« La gratuité ciblée est la meilleure solution pour soigner les populations vulnérables »


A Bangui, capitale de la République Centrafricaine, Première Urgence Internationale développe un programme de soutien aux services de santé. Plus de 50% de la population du pays estimée à 5 millions d’habitants est jugée dépendante de l’aide humanitaire, en particulier pour les services de santé.

Un enfant bénéficie de soins gratuits dans le cadre du programme de santé à Bangui

Sous la chaleur banguissoise, Herman Kpalou, responsable projet santé pour Première Urgence Internationale, salue chaleureusement le médecin-chef de la formation sanitaire de la Caisse Nationale de Sécurité Sociale à Bangui, puis l’ensemble des salariés du centre présent.
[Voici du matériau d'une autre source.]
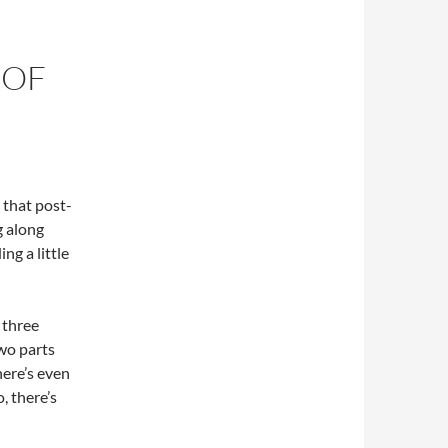
 OF
n that post-
g along
ng a little
 three
two parts
here’s even
, there’s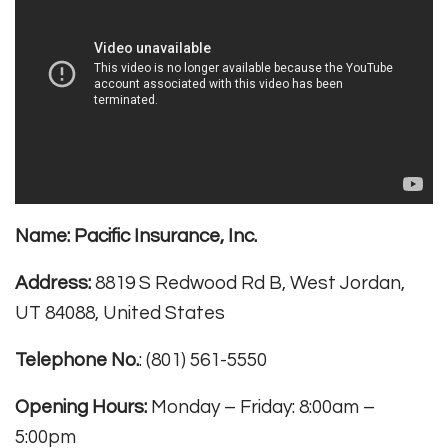
Name:
Pacific Insurance, Inc.
Address:
8819 S Redwood Rd B, West Jordan,
UT 84088, United States
Telephone No.
: (801) 561-5550
Opening Hours:
Monday – Friday: 8:00am –
5:00pm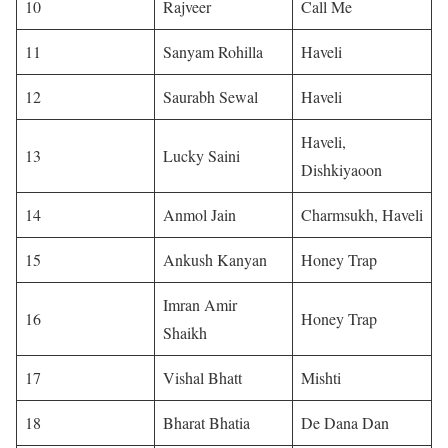
10
Rajveer
Call Me
11
Sanyam Rohilla
Haveli
12
Saurabh Sewal
Haveli
Haveli,
13
Lucky Saini
Dishkiyaoon
14
Anmol Jain
Charmsukh, Haveli
15
Ankush Kanyan
Honey Trap
Imran Amir
16
Honey Trap
Shaikh
17
Vishal Bhatt
Mishti
18
Bharat Bhatia
De Dana Dan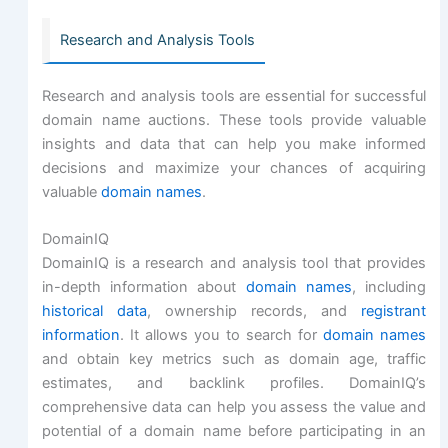
Research and Analysis Tools
Research and analysis tools are essential for successful
domain name auctions. These tools provide valuable
insights and data that can help you make informed
decisions and maximize your chances of acquiring
valuable
domain names
.
DomainIQ
DomainIQ is a research and analysis tool that provides
in-depth information about
domain names
, including
historical data
, ownership records, and
registrant
information
. It allows you to search for
domain names
and obtain key metrics such as domain age, traffic
estimates, and backlink profiles. DomainIQ’s
comprehensive data can help you assess the value and
potential of a domain name before participating in an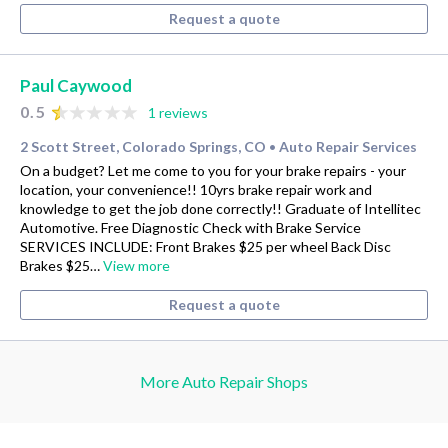
Request a quote
Paul Caywood
0.5
1 reviews
2 Scott Street, Colorado Springs, CO
Auto Repair Services
•
On a budget? Let me come to you for your brake repairs - your
location, your convenience!! 10yrs brake repair work and
knowledge to get the job done correctly!! Graduate of Intellitec
Automotive. Free Diagnostic Check with Brake Service
SERVICES INCLUDE: Front Brakes $25 per wheel Back Disc
Brakes $25…
View more
Request a quote
More Auto Repair Shops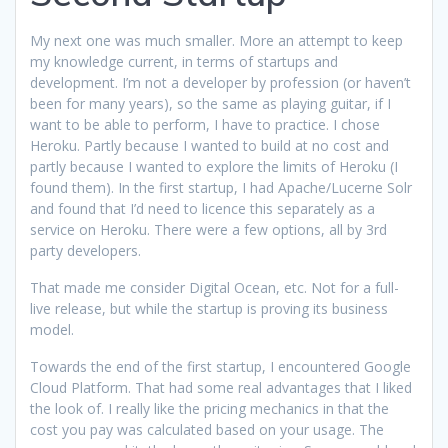
My next one was much smaller. More an attempt to keep
my knowledge current, in terms of startups and
development. I’m not a developer by profession (or haven’t
been for many years), so the same as playing guitar, if I
want to be able to perform, I have to practice. I chose
Heroku. Partly because I wanted to build at no cost and
partly because I wanted to explore the limits of Heroku (I
found them). In the first startup, I had Apache/Lucerne Solr
and found that I’d need to licence this separately as a
service on Heroku. There were a few options, all by 3rd
party developers.
That made me consider Digital Ocean, etc. Not for a full-
live release, but while the startup is proving its business
model.
Towards the end of the first startup, I encountered Google
Cloud Platform. That had some real advantages that I liked
the look of. I really like the pricing mechanics in that the
cost you pay was calculated based on your usage. The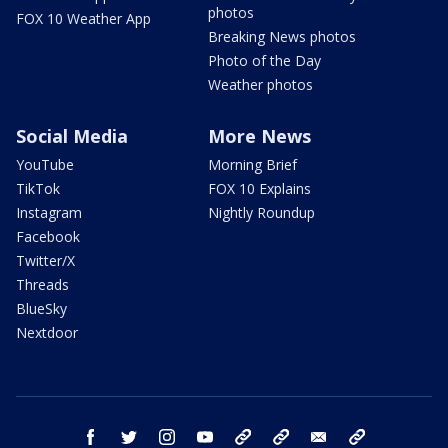
photos
FOX 10 Weather App
Breaking News photos
Photo of the Day
Weather photos
Social Media
More News
YouTube
Morning Brief
TikTok
FOX 10 Explains
Instagram
Nightly Roundup
Facebook
Twitter/X
Threads
BlueSky
Nextdoor
facebook
twitter
instagram
youtube
tk
bluesky
email
newsletters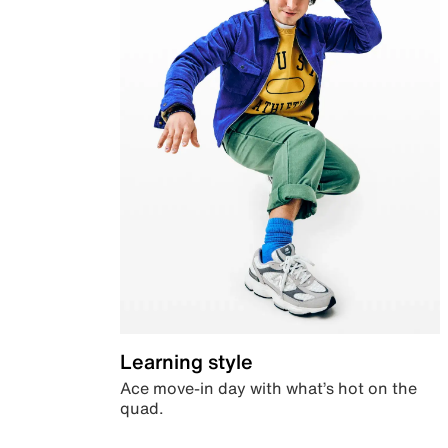
Learning style
Ace move-in day with what’s hot on the
quad.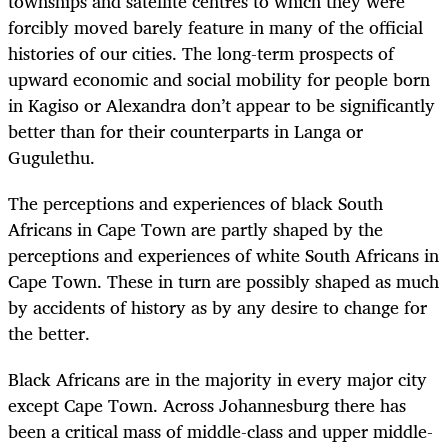
townships and satellite centres to which they were
forcibly moved barely feature in many of the official
histories of our cities. The long-term prospects of
upward economic and social mobility for people born
in Kagiso or Alexandra don’t appear to be significantly
better than for their counterparts in Langa or
Gugulethu.
The perceptions and experiences of black South
Africans in Cape Town are partly shaped by the
perceptions and experiences of white South Africans in
Cape Town. These in turn are possibly shaped as much
by accidents of history as by any desire to change for
the better.
Black Africans are in the majority in every major city
except Cape Town. Across Johannesburg there has
been a critical mass of middle-class and upper middle-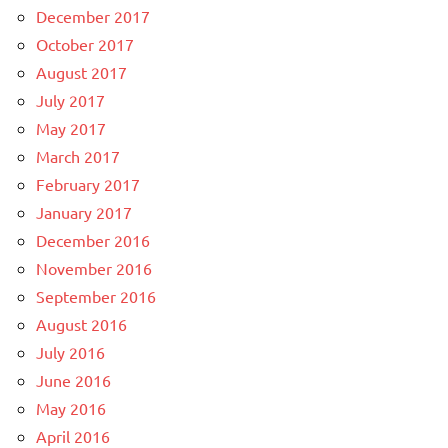
December 2017
October 2017
August 2017
July 2017
May 2017
March 2017
February 2017
January 2017
December 2016
November 2016
September 2016
August 2016
July 2016
June 2016
May 2016
April 2016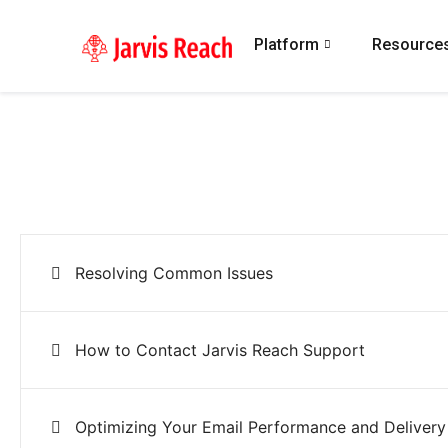
Platform
Resource
Resolving Common Issues
How to Contact Jarvis Reach Support
Optimizing Your Email Performance and Delivery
Ici, c’est « M. Herman » pour tout le monde.

« Cela fait environ 20 mois que nous soutenons ce centre, l’objectif est de s’assurer qu’un minimum d’activités de santé soient pratiquées ici, que le centre soit fonctionnel et assure le référencement dans les hôpitaux en cas de besoin. Nous faisons du soutien matériel, de la formation et du suivi. Cela va donc de l’approvisionnement de matériel médical et de médicaments à des formations sur les protocoles médicaux, en passant par des primes au personnel » explique Herman.

Assurer la gratuité des soins

« Première Urgence Internationale assure la couverture d’une partie des frais de fonctionnement » continue Frank Beltoum, le directeur du centre, « afin que celui-ci ne manque pas des fournitures de bases. Les équipes nous soutiennent aussi financièrement pour mettre en place la gratuité ciblée des soins. C’est la meilleure solution pour soigner les populations vulnérables. Ici, il s’agit par exemple des enfants de 0 à 5 ans » conclut le docteur.

un médecin local et les équipes de Première Urgence Internationale sur le terrain

Herman assure un tour complet du centre pour vérifier que les recommandations de Première Urgence Internationale sont appliquées, et continuer de divulguer des conseils d’hygiène ou des suggestions d’achat de matériel. Ce suivi régulier est important pour assurer une bonne relation avec le personnel des centres, améliorer la pédagogie et comprendre les besoins.

Le directeur du centre montre avec fierté l’incinérateur construit grâce au soutien de l’ONG : « avant nous brulions les déchets médicaux ici, dans ce trou, à même le sol ». Herman explique : « l’incinérateur est indispensable pour assurer une meilleure hygiène et gestion des déchets médicaux ».

L’espace de consultation pour la malnutrition, « une natte ici à l’ombre sous le manguier va être déplacée là-bas dans le bâtiment en construction. Ce sera nécessaire en saison des pluies ». Pointilleux, Herman finit sa visite en discutant avec le directeur de la possibilité d’ouverture d’une maternité dans le centre sur un nouveau projet en cours de développement. « Nous travaillons en concertation avec les autorités sanitaires, nos partenaires financiers et les centre de santé pour être le plus à même de répondre aux besoins constatés sur le terrain » conclut Herman. « Et cette coopération est indispensable pour le fonctionnement de notre centre » renchérit le directeur. De retour dans le véhicule de Première Urgence Internationale, après 45 minutes de visite, les équipes de Première Urgence Internationale se dirigent vers la deuxième visite du jour, le centre de santé du quartier de Yapélé, qui fait partie du même programme de santé.

Un projet développé avec l’aide financière du Fonds fiduciaire européen Bêkou.